Professor Ekundayo Shittu was awarded two research grants in recent months, one in the area of healthcare logistics and the other in the area of renewable energy credits. These grants reflect the breadth of Prof. Shittu’s cutting-edge research program.
LMI Research Institute
The LMI Research Institute awarded Prof. Ekundayo Shittu a one-year, $43,805 grant for his project “Decision Support System for Malaria Vaccine Procurement and Inventory in Developing Countries.”

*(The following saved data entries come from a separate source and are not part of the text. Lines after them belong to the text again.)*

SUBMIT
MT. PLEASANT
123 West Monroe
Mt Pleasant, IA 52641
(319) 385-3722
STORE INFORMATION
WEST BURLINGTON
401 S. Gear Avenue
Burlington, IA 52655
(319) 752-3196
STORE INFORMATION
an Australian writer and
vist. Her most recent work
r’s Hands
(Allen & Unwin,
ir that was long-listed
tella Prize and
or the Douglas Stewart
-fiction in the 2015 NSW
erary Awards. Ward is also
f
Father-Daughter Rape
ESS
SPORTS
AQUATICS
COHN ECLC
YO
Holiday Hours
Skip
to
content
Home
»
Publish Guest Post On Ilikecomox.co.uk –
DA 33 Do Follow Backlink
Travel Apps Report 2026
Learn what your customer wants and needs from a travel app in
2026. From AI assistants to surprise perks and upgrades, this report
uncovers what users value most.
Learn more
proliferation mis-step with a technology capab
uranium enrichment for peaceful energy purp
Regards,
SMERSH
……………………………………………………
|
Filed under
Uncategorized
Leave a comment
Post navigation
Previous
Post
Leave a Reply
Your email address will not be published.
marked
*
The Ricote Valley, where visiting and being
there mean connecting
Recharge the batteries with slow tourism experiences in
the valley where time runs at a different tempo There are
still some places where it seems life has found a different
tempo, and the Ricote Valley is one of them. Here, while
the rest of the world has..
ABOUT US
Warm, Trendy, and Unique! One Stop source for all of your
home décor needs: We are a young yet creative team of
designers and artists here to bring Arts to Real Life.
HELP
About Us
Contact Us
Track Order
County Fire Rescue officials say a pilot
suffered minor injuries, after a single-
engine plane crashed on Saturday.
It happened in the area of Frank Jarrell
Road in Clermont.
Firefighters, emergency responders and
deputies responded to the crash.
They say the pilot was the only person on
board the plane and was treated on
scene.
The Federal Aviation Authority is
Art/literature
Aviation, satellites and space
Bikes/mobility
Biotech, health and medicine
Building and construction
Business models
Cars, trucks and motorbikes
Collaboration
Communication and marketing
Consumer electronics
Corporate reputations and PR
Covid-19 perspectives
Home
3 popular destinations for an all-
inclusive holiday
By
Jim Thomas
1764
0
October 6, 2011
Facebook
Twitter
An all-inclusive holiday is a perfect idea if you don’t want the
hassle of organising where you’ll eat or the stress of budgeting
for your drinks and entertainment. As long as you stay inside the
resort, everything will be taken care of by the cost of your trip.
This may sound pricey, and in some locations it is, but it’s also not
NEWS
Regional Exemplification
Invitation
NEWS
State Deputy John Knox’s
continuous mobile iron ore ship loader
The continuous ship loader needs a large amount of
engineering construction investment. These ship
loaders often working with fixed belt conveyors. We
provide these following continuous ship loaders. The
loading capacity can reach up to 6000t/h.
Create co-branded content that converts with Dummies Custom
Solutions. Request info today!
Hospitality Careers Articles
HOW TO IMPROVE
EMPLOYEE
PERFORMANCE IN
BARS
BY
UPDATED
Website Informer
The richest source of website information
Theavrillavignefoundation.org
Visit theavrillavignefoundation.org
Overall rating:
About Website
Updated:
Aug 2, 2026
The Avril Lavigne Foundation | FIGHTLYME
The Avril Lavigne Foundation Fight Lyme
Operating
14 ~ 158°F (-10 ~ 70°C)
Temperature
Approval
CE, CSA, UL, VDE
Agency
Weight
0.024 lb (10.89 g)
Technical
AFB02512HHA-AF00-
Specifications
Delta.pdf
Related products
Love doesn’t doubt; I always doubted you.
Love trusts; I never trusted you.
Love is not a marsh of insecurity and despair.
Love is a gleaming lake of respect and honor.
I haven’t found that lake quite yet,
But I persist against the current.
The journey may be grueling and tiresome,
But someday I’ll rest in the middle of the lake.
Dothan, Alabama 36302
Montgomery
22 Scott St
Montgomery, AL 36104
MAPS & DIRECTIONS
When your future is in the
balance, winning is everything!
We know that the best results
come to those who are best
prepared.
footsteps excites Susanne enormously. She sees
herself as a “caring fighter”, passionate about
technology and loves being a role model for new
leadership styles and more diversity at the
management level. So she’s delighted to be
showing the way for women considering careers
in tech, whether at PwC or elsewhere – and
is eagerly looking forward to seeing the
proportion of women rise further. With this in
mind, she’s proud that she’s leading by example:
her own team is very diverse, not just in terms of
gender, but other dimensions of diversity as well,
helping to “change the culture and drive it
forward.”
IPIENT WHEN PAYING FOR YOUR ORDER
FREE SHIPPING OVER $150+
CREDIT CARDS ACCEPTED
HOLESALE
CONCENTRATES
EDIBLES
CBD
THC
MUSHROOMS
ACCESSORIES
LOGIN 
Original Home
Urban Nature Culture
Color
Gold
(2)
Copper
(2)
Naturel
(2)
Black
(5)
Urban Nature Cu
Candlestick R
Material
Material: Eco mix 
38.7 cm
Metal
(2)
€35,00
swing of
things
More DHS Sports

The goal of Prof. Shittu’s project is to develop a comprehensive framework that offers novel approaches to ways in which technology can improve decision-making for healthcare logistics in developing countries under conditions of uncertainty and risk. The project is motivated by the observation that many high impact global interventions for universal childhood immunization have not achieved their intended objectives.
The recent success of a new malaria vaccine in clinical trials boosts the expectation that the world’s first malaria vaccine may be imminent. Prof. Shittu’s project is just in time to prepare risk-hedging strategies for malaria vaccine procurement, delivery, and inventory.
George Washington Institute for Public Policy
Prof. Shittu also received a one-year, $12,000 grant from the George Washington Institute for Public Policy for his project “Policy Design for Renewable Energy Credits: Equilibrium vs. Optimality.” This project will address how regulation should be designed to guarantee that the value proposition created, is equitably and fairly distributed among the participating entities if energy firms were to participate in a national market for renewable energy credits or certificates (RECs).
His research will address the question: “Under what policy scenarios would firms favor expensive local energy over cheaper more effective out-of-state renewable energy?” In addition, Prof. Shittu will investigate the question: “What are the impacts of such a national market on firms' technology choices and on their strategies for energy capacity expansion decisions?”